Descrizione
Un articolo conservato ottantacinque anni
Era il 9 gennaio 1930. Quasi ottantacinque anni fa. A pagina 4 dello storico quotidiano genovese Il Lavoro comparve un lungo articolo che portava per titolo “Il valico dell’Appennino per la Bocchetta”. L’anonimo giornalista prende in esame le vie di comunicazione fra Genova e la Pianura Padana evidenziando “l’importanza del Passo della Bocchetta per il traffico industriale e commerciale che si svolge a mezzo di numerosissimi camions che intervengono… ad alleviare il congestionamento nei trasporti delle merci… sulle due linee [ferroviarie] dei Giovi…”.

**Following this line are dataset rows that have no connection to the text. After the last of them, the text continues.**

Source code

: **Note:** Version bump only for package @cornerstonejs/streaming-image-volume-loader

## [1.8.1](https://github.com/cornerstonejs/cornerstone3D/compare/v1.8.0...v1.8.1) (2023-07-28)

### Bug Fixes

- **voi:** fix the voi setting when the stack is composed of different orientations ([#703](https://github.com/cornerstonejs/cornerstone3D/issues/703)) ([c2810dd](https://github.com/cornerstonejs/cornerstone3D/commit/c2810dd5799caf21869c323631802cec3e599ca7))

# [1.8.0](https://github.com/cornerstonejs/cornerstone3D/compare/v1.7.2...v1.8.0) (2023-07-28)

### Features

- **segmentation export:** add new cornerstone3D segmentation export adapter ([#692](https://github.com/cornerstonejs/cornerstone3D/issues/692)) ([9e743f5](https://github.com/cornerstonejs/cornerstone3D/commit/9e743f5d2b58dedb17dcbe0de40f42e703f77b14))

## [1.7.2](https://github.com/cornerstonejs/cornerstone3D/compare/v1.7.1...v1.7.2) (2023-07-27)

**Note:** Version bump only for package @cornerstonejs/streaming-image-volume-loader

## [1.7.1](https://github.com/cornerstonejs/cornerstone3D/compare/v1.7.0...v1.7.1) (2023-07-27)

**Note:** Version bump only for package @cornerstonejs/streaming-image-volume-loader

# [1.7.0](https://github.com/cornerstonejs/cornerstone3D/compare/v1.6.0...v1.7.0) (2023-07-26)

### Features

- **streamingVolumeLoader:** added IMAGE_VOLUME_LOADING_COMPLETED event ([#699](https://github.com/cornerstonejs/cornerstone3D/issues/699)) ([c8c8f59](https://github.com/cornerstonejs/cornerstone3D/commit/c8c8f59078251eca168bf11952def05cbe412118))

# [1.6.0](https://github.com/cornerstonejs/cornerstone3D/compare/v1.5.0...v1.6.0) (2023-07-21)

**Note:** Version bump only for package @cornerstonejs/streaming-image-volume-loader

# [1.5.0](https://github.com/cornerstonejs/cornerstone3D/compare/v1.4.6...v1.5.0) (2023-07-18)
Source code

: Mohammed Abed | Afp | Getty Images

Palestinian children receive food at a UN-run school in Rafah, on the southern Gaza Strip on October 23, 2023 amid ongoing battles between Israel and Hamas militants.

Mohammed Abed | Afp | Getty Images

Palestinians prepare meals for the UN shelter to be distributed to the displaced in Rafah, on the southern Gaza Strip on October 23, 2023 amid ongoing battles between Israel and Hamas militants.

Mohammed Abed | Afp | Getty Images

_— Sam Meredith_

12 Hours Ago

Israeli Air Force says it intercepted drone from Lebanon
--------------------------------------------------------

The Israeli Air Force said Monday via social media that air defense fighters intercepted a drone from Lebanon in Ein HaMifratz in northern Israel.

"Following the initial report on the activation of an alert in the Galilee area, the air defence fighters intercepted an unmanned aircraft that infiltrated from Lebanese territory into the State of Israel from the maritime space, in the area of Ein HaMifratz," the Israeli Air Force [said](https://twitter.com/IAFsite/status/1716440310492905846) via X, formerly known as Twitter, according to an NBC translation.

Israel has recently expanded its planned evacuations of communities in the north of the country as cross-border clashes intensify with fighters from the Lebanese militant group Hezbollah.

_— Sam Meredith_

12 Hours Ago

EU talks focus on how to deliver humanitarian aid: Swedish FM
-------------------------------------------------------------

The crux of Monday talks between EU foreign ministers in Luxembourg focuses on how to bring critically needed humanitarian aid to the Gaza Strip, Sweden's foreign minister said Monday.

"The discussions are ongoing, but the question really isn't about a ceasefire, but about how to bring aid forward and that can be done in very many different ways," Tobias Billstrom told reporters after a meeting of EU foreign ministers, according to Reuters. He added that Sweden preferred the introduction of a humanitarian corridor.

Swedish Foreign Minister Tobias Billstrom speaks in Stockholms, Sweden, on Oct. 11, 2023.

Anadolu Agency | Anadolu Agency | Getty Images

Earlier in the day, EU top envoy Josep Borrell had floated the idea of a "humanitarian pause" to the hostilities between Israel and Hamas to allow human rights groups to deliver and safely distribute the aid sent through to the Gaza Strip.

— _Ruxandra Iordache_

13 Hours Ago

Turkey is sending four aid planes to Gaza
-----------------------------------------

Non essendoci ancora la Camionale – poi autostrada A7 – gli automezzi salivano i ripidi tornanti della Bocchetta, collegamento tra Genova e la Pianura più breve della strada dei Giovi e di quella del Turchino. L’articolo perora l’apertura di una breve galleria tra Pietra Lavezzara e Molini di Fiacone (oggi Molini di Fraconalto) che eviterebbe agli automezzi di dover salire sino ai 772 metri del passo, ma ciò che ho trovato interessante è l’accenno a una fantomatica Direttissima; cito testualmente: “la ferrovia… ha periodi di ingorgo e non può corrispondere in dati momenti alle urgenti richieste: il che non accadrà più quando sia in funzione la Direttissima. è noto però che la realizzazione di questa esigerà almeno una decina d’anni ancora, quando la si decidesse ed iniziasse prontamente…”. A fine articolo si legge “mentre si attendono le invocate provvidenze per la Direttissima…”. Gennaio 1930, l’ottimista estensore dell’articolo ipotizza “una decina d’anni ancora” per la realizzazione di una linea ferroviaria direttissima fra Genova e la Pianura Padana. Viene da ridere, no? Vero è che – ottimista ma non abelinato si premura d’aggiungere “quando la si decidesse ed iniziasse prontamente”. Ecco, è l’avverbio che fa la differenza… Che altro posso dire? Che ho 55 anni e mi piacerebbe che Dio mi concedesse una vita sufficientemente lunga per poter salire un giorno su un treno che vada da Genova a Milano su questa linea Direttissima (che oggi piace chiamare Terzo Valico). Dirò anche che l’articolo di ottantacinque anni fa lo posso leggere perché l’aveva conservato il Nonno Antonio, mio nonno paterno, da cui passò per vie ereditarie a mio zio Gianfranco che lo custodisce con molti altri fogli di quotidiani vecchi di decenni ricevuti da suo padre-mio nonno. Nel gennaio del ’30 il Nonno Antonio aveva ventinove anni, era vigile urbano a San Pier d’Arena, giovane marito ancora senza figli, e mi chiedo con quali criteri decideva che un certo articolo di giornale meritasse d’essere conservato. Sapeva che quei fogli sarebbero – a loro modo – diventati documenti storici? Probabilmente ne era conscio. E cosa penserebbe oggi se potesse sapere che la Direttissima ancora non esiste, che la “decina d’anni” della sua pronta realizzazione si è allungata sino a diventare (almeno) una novantina?